■ Required task ■
Which lines in the items below contain the word "family"? Copy each such line, matching case exactly.

[start]

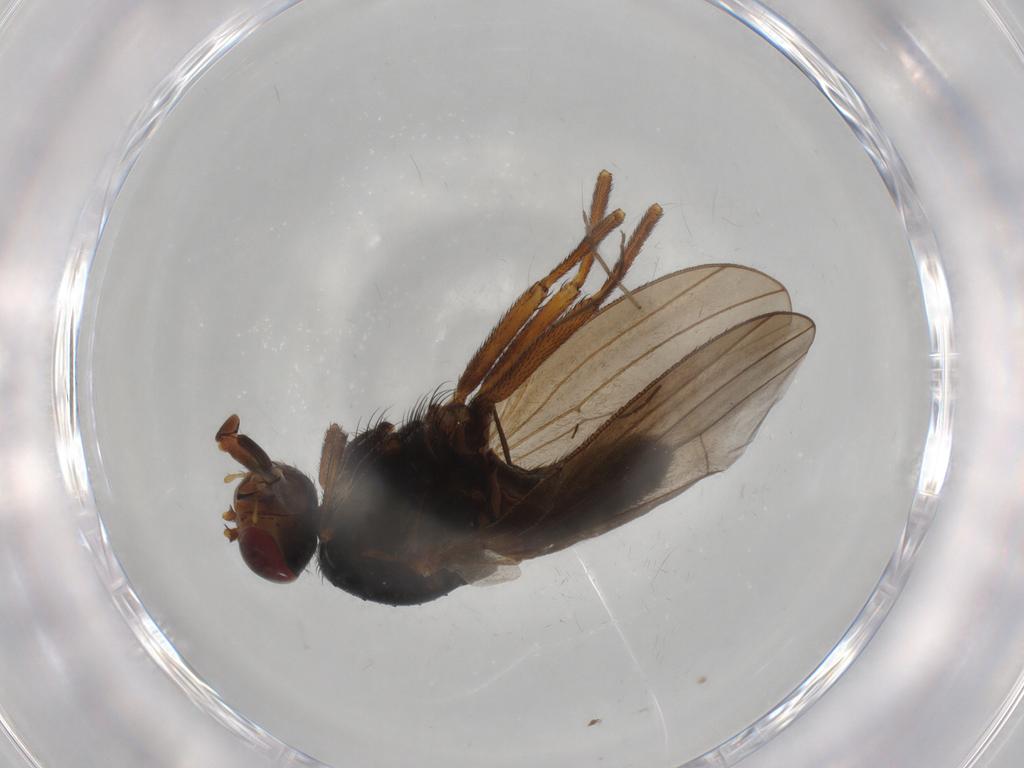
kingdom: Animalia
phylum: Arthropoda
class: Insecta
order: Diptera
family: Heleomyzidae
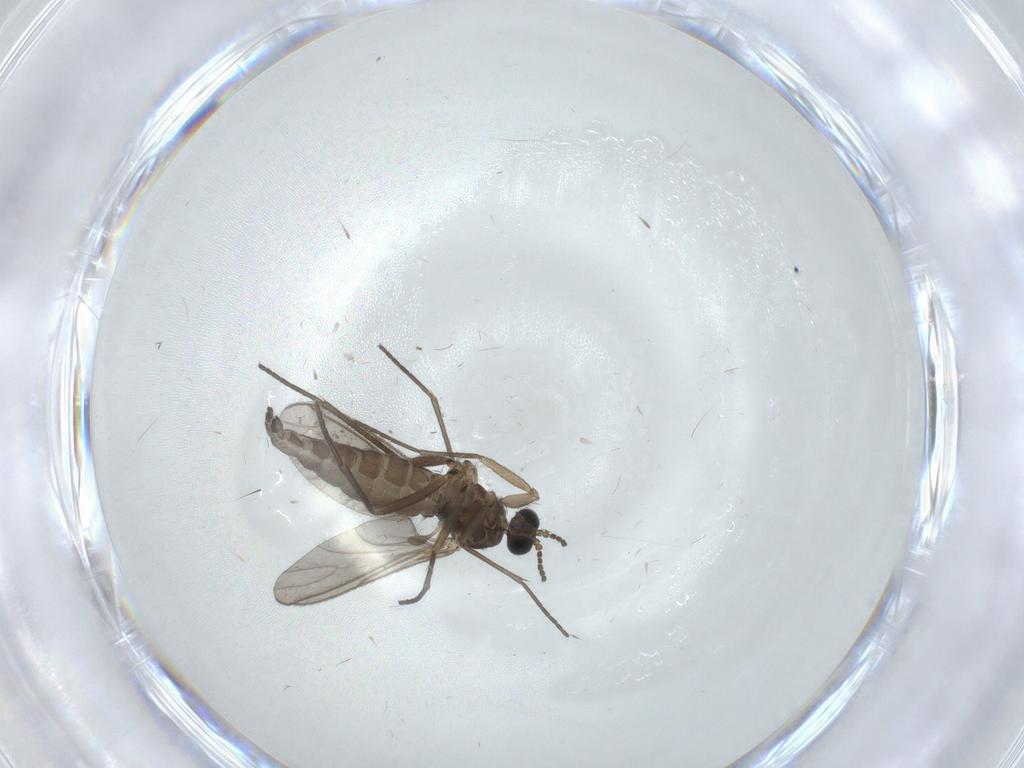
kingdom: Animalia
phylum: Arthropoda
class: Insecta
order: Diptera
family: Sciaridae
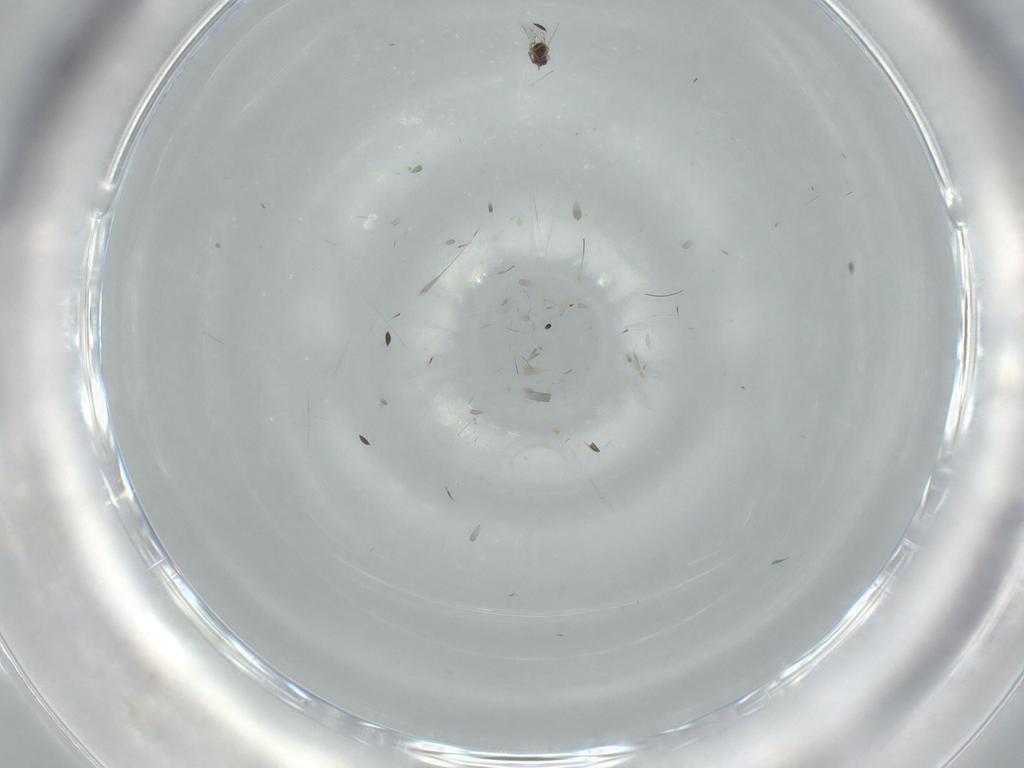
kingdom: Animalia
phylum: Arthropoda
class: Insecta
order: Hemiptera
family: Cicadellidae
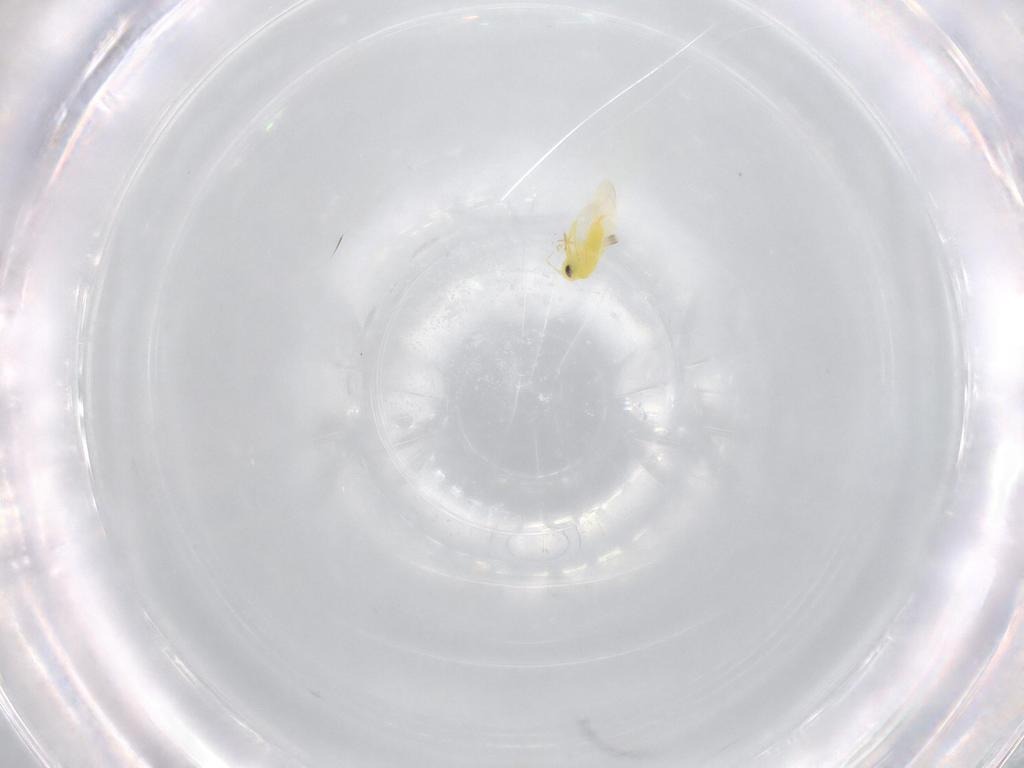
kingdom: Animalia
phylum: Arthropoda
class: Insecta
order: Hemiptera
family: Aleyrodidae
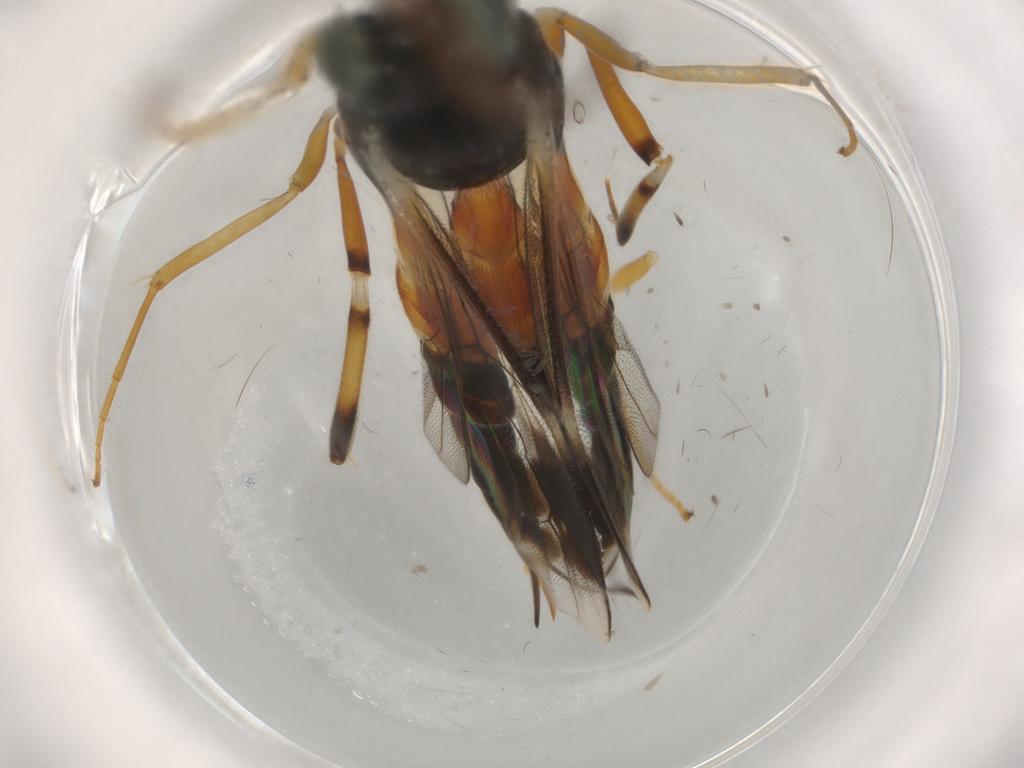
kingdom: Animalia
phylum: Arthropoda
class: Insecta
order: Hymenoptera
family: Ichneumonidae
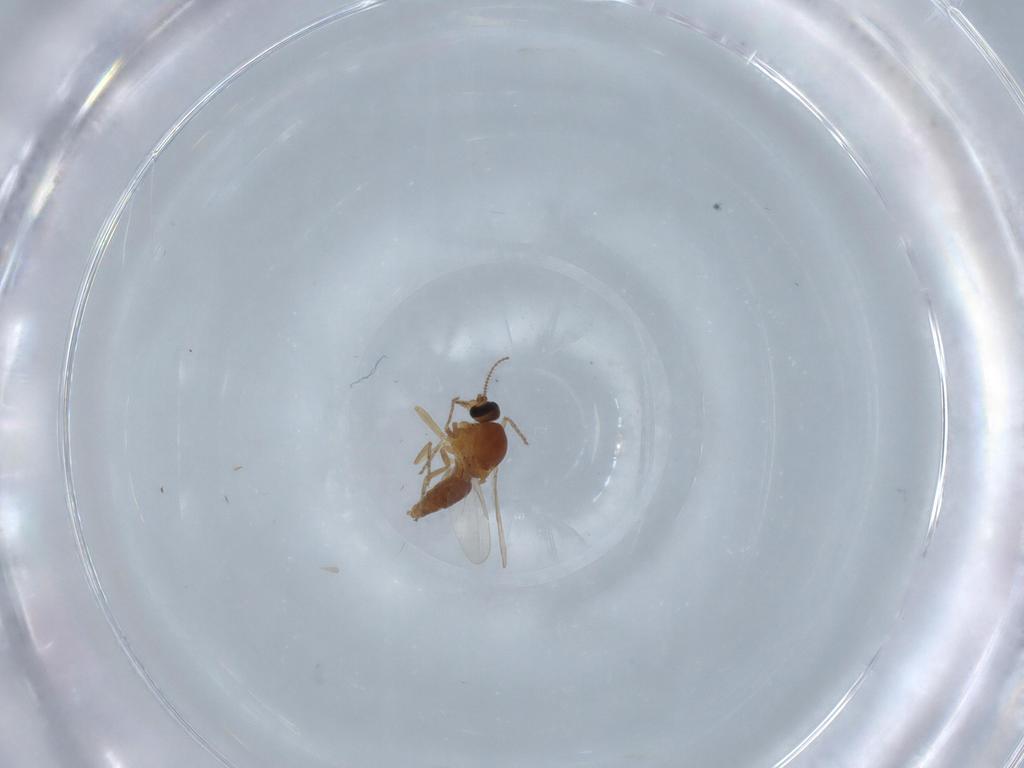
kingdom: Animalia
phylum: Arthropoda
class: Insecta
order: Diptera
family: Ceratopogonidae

[end]

■ The reply ■
family: Heleomyzidae
family: Sciaridae
family: Cicadellidae
family: Aleyrodidae
family: Ichneumonidae
family: Ceratopogonidae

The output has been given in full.